Как пишет Мессинг, Ганусен прибегал для этого к нечестному приему – первые два номера исполнял с подставными людьми: «Едва он (Ганусен. – В. С.) вышел на сцену, из глубины зала раздался крик: «Шарлатан». Ганусен «сыграл» чисто по-артистически оскорбленную невинность и пригласил на сцену своего обидчика. С ним он показывал первый номер. Надо ли говорить, что «оскорбитель» мгновенно «перевоспитывался», уверовав в телепатию, и что в действительности этот человек ездил из города в город в свите Ганусена. Я это понял сразу. Но аудитория это приняла за чистую монету, и аплодисменты стали более дружными. Начиная с третьего номера, Ганусен работал честно, с любым человеком из зала. Очень артистично, стремясь как можно эффектнее подать свою работу. Однако использование им вначале подставных лиц не могло уже потом до конца вечера изгладить во мне какого-то невольного чувства недоверия. Мне кажется, что человек, наделенный от рождения такими способностями, как Ганусен, не имеет права быть непорядочным, морально нечестным. Это мое глубокое убеждение».

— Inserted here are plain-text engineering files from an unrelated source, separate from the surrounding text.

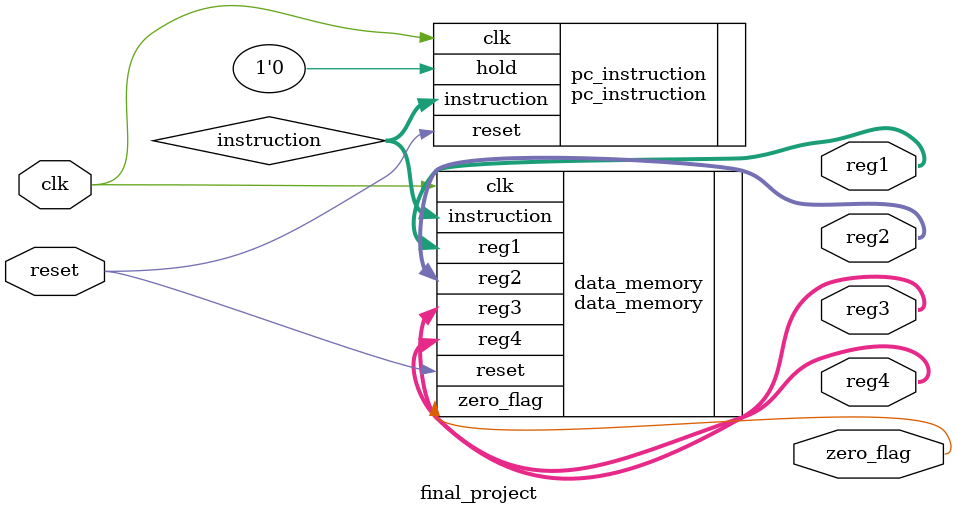
<source format=v>
`timescale 1ns / 1ps
module final_project( input clk, input reset,output zero_flag, output signed [8:0] reg1, output signed [8:0] reg2, output signed [8:0] reg3, output signed [8:0] reg4 );

wire [19:0] instruction;

pc_instruction pc_instruction( .clk(clk), .hold(1'b0), .reset(reset), .instruction(instruction) );
data_memory data_memory( .reset(reset), .clk(clk), .reg1(reg1), .reg2(reg2), .reg3(reg3), .reg4(reg4), .instruction(instruction), .zero_flag(zero_flag) ); // if you need more I/O you can add more

endmodule

</source>
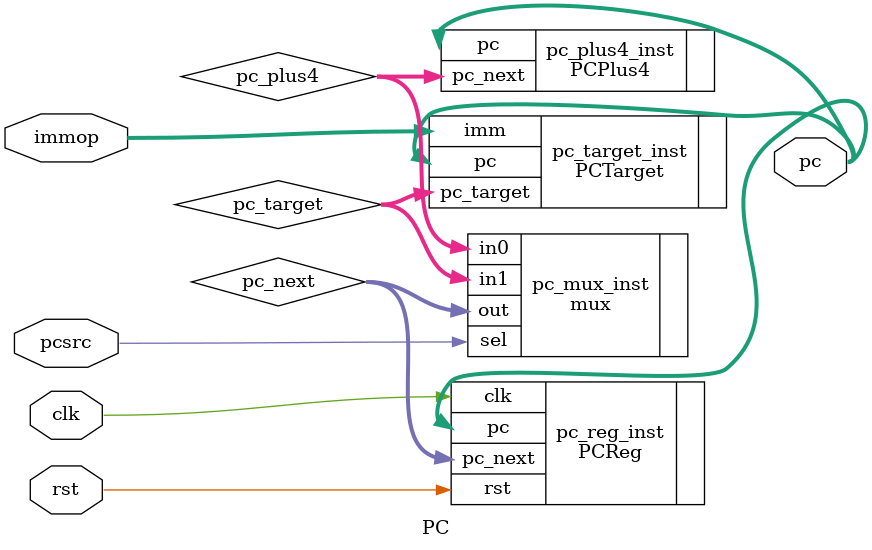
<source format=sv>
module PC #(
    DATA_WIDTH = 32
) (
    input   logic                     clk,
    input   logic                     rst,
    input   logic                     pcsrc,
    input   logic [DATA_WIDTH-1:0]    immop,
    output  logic [DATA_WIDTH-1:0]    pc
);
    // Wires
    logic [DATA_WIDTH-1:0] pc_plus4;
    logic [DATA_WIDTH-1:0] pc_target;
    logic [DATA_WIDTH-1:0] pc_next;

    // Instantiate PCPlus4
    PCPlus4 #(
        .DATA_WIDTH(DATA_WIDTH)
    ) pc_plus4_inst (
        .pc(pc),
        .pc_next(pc_plus4)
    );

    // Instantiate PCTarget
    PCTarget #(
        .DATA_WIDTH(DATA_WIDTH)
    ) pc_target_inst (
        .pc(pc),
        .imm(immop),
        .pc_target(pc_target)
    );

    // Instantiate mux
    mux #(
        .DATA_WIDTH(DATA_WIDTH)
    ) pc_mux_inst (
        .in0(pc_plus4),
        .in1(pc_target),
        .sel(pcsrc),
        .out(pc_next)
    );

    // Instantiate PCReg
    PCReg #(
        .DATA_WIDTH(DATA_WIDTH)
    ) pc_reg_inst (
        .clk(clk),
        .rst(rst),
        .pc_next(pc_next),
        .pc(pc)
    );
endmodule

</source>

В идеале Мессинг прав, но, возможно, в оценке Ганусена он перегибал палку, забывая, что коллега, чистокровный еврей, жил в Германии, где к власти упорно шел Гитлер. Ганусена и его жизнь очень точно описывает Лион Фейхтвангер в образе Оскара Лаутензака. «Сегодня Гитлер был в ударе, он превзошел самого себя. Издевался, неистовствовал, любил, громил. Казалось, он зажег перед публикой сверкающий фейерверк. А Оскару чудилось, что все это делается ради него. Для него одного этот человек из кожи вон лезет и так старается, что с длинной пряди на лбу и с коротких усиков падает пот. Оскар должен подать ему знак, этому человеку на трибуне, и получить знак от него; и вот кожа его лица натянулась, зрачки сузились, его дерзкие глаза стали неподвижными и вместе с тем живыми. Он погрузился в себя, весь обратился в волю. „Ты там, наверху, – приказала эта горячая воля, – знай, что я здесь. Я понял яснее, чем другие, каким несказанным трудом добился ты успеха и как вдохновляет тебя удача; подай мне знак. Посмотри на меня, как я смотрю на тебя“. Вдруг в Гитлере почувствовалась мгновенная неуверенность – только Оскар заметил ее.